The message that the AfD is the only party for real change is powerful. The firewall forces all other parties into ever greater compromises in order to form coalitions that keep the AfD out. In a recent public conversation with Elon Musk, Weidel claimed they amounted to a “uniparty” giving voters variations on a theme, regardless of how they vote.
The exclusion of the AfD from compromise politics has allowed the party to keep its program radical and discernibly different, which is appealing in itself to many disgruntled voters. Take the AfD’s core issue of immigration, which is consistently the number one topic for voters in the polls. The CDU/CSU has hardened its stance there, but unlike the AfD, it would have to compromise on that since all other parties sit further to the left on this issue.

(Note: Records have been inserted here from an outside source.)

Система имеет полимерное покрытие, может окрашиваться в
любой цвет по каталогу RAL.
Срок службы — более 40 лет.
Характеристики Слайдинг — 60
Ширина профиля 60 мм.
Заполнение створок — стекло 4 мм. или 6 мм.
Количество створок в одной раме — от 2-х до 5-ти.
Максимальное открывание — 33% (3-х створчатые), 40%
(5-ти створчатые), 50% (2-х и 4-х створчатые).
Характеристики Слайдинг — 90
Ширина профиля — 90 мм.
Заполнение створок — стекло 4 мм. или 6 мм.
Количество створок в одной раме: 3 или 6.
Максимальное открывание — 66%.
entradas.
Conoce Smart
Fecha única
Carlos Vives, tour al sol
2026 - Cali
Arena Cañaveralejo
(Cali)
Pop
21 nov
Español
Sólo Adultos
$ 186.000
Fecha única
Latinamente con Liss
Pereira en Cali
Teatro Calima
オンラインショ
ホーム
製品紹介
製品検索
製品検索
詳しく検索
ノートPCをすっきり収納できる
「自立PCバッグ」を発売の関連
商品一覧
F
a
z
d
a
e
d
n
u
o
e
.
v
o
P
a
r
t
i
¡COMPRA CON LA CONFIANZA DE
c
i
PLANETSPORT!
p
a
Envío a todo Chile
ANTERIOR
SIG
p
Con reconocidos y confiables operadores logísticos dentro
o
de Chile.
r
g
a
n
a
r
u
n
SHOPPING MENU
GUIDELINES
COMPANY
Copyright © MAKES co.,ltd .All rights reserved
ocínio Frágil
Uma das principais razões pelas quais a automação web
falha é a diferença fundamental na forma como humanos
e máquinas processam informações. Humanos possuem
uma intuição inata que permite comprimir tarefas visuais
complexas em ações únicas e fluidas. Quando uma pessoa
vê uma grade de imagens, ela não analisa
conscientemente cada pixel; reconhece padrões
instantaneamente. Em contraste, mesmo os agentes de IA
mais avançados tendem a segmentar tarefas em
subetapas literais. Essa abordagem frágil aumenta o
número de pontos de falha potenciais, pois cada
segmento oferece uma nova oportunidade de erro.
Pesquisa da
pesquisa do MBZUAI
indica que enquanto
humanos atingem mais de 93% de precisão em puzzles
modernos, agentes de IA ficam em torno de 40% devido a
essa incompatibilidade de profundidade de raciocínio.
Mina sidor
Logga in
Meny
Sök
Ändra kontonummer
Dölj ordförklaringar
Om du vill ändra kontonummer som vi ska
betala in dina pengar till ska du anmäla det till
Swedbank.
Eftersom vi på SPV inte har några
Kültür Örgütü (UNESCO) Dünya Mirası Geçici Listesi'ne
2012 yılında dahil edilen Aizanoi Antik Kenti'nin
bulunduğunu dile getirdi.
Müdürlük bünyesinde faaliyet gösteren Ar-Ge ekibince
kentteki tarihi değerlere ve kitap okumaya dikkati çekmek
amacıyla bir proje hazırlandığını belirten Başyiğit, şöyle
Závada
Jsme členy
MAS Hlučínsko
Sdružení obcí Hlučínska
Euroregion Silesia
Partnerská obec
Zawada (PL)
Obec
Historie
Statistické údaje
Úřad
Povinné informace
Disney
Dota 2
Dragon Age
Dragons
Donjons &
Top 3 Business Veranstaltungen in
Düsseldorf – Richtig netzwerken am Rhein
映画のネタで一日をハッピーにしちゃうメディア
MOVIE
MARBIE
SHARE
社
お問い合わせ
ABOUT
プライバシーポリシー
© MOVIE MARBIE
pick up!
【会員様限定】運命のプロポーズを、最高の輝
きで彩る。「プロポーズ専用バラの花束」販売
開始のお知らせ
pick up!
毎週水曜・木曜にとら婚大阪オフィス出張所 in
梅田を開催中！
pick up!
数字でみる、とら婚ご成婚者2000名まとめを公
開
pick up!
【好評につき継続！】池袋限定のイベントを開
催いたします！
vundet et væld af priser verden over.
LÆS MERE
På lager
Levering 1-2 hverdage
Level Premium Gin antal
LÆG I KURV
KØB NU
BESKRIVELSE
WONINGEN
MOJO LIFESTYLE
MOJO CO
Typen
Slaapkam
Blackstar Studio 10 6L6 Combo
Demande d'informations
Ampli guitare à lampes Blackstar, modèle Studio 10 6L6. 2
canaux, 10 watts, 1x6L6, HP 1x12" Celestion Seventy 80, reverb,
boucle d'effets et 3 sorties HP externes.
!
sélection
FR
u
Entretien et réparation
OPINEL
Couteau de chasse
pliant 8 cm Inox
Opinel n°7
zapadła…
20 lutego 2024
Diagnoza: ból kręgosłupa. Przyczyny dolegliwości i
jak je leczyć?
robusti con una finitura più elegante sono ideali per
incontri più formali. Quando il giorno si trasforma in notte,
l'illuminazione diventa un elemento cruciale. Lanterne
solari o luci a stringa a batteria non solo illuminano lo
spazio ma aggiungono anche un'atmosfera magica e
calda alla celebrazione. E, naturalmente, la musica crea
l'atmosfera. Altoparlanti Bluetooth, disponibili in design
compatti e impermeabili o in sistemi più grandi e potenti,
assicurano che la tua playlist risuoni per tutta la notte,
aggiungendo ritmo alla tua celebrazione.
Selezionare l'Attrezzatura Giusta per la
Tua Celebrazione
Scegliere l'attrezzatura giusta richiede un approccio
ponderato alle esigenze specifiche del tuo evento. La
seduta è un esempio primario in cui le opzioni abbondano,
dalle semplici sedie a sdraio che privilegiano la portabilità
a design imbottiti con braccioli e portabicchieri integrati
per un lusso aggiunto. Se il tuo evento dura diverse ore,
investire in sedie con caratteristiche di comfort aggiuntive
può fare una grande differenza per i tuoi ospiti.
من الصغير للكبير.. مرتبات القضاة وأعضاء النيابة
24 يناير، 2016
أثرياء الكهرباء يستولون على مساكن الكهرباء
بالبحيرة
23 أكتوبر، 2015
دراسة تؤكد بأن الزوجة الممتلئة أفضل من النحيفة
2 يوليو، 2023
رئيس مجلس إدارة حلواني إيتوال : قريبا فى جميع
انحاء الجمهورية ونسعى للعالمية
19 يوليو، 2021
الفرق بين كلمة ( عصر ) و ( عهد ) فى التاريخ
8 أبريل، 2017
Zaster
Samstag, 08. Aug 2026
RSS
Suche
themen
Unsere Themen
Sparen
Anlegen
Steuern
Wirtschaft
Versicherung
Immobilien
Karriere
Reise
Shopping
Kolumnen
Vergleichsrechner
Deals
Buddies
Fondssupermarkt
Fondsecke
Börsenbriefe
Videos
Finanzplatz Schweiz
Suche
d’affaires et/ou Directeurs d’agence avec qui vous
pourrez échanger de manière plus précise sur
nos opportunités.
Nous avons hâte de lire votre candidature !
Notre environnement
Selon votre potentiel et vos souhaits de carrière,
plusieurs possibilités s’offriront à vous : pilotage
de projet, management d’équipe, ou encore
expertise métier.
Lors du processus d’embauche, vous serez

Weidel was optimistic when she said: “Let us overtake the CDU.”
The election is only one month away and there is a 10-point gap between the parties, but that gap has shrunk in all polls in the last few weeks.
Should Merz win as predicted and form a coalition with one or even two of the parties that were in the deeply unpopular coalition that has just collapsed, he runs the risk of his brand new government starting off with the message that nothing will change. The AfD would sit in opposition with twice the seats and be entirely unrestrained by compromise dynamics. It would be free to criticize the government’s every move and harness people’s anger.
If the next four years continue to frustrate German voters, the AfD’s strategy to stay the radical outlier might well pay off.
As Berlin Mayor Kai Wegner of the CDU put it recently: Germany’s mainstream parties might “have exactly one shot left.”
Katja Hoyer is a British-German historian and journalist. Her latest book is Beyond the Wall: A History of East Germany. This column does not necessarily reflect the opinion of the editorial board or Bloomberg LP and its owners.